_EXTRACT_
The 50th anniversary party went pretty smoothly. I learned, however, that if you take a room full of old pious people, the toasts are more likely to be rambling than clever:
"I remember this lovely couple from our college days. Oh, we had some good times. One day, after going out for ice cream sundaes, I tied an onion to my belt, which was the style at the time. Now! To take the ferry cost a nickel, and in those days, nickels had pictures of bumblebees on 'em. 'Give me five bees for a quarter,' you'd say. Now, where were we?"
Nobody rocks an anniversary party like Grandpa Simpson.
My lovely daughter Daisy took one look at the table where we were being sat, saw all the old people and said, "Can I go sit at the kids' table?" She was the lucky one. There was one couple at our table that had met the couple of honor back when they were attending Divinity school. These days the husband spends his time reading scripture to his wife while she does beading projects. They were as nice as can be, but after I made one failed evolution joke, I decided to keep my mouth shut the rest of the night.
We went to Disneyland the next day and that was more lively. My daughter, however, is still terrified of most things in that amusement park. In computer science, we have a concept called a "wildcard character". It allows you to easily search through many files, or create an expression that refers to multiple things at once. Often that character is an asterisk. This is a handy concept because it allows me to succinctly say: Daisy is afraid of *.
I knew we were in trouble within minutes of arriving at the park. We hopped on the train ride that slowly rides around the circumference of the park. It travels at around 5 miles per hour.
"Daddy? Are there going to be any tunnels?"
"Geez, I don't recall. Maybe, but not scary ones. It's just a train that gets us to the other side of the park."
Soon, the train entered a tunnel that allowed us to pass through a corner of Splash Mountain. My daughter shrieked with fear and ducked her head into my lap.
"Oh, sweet girl, this isn't a scary tunnel. Look at Splash Mountain! Look, there's dancing chickens! Look at the cute dancing chickens!"

_ACTIVITY_
Decide whether each statement agrees with the anniversary-and-Disneyland passage, answering yes or no and quoting the deciding words: (a) The train around the park moves at roughly 5 miles per hour. (b) The narrator told several evolution jokes during the evening. (c) The couple at the narrator's table met the couple of honor at Divinity school. The material that comes next is separate from the anniversary-and-Disneyland passage.

_RECORDED INFORMATION_
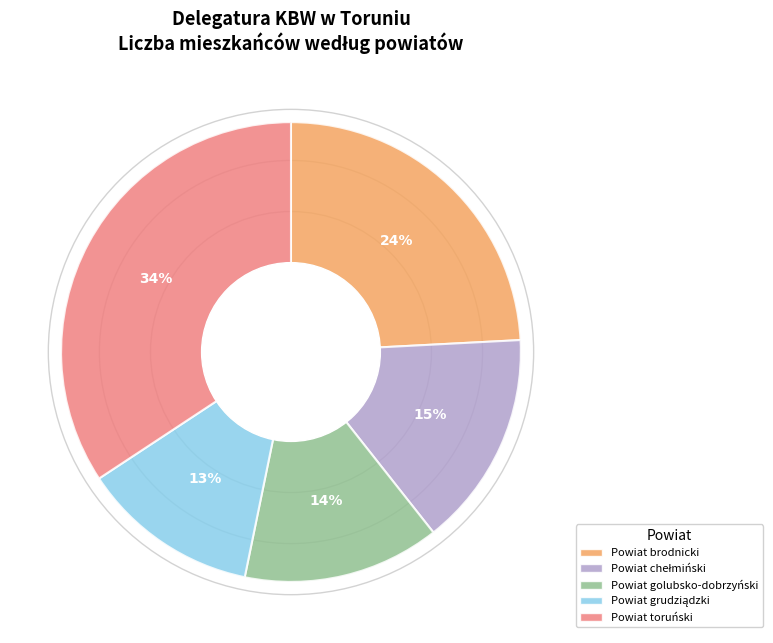

To the nearest percent, what percentage of the pie is Powiat toruński?

34%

_TASK ANSWER_
(a) Yes: "It travels at around 5 miles per hour."
(b) No: "after I made one failed evolution joke, I decided to keep my mouth shut the rest of the night."
(c) Yes: "had met the couple of honor back when they were attending Divinity school."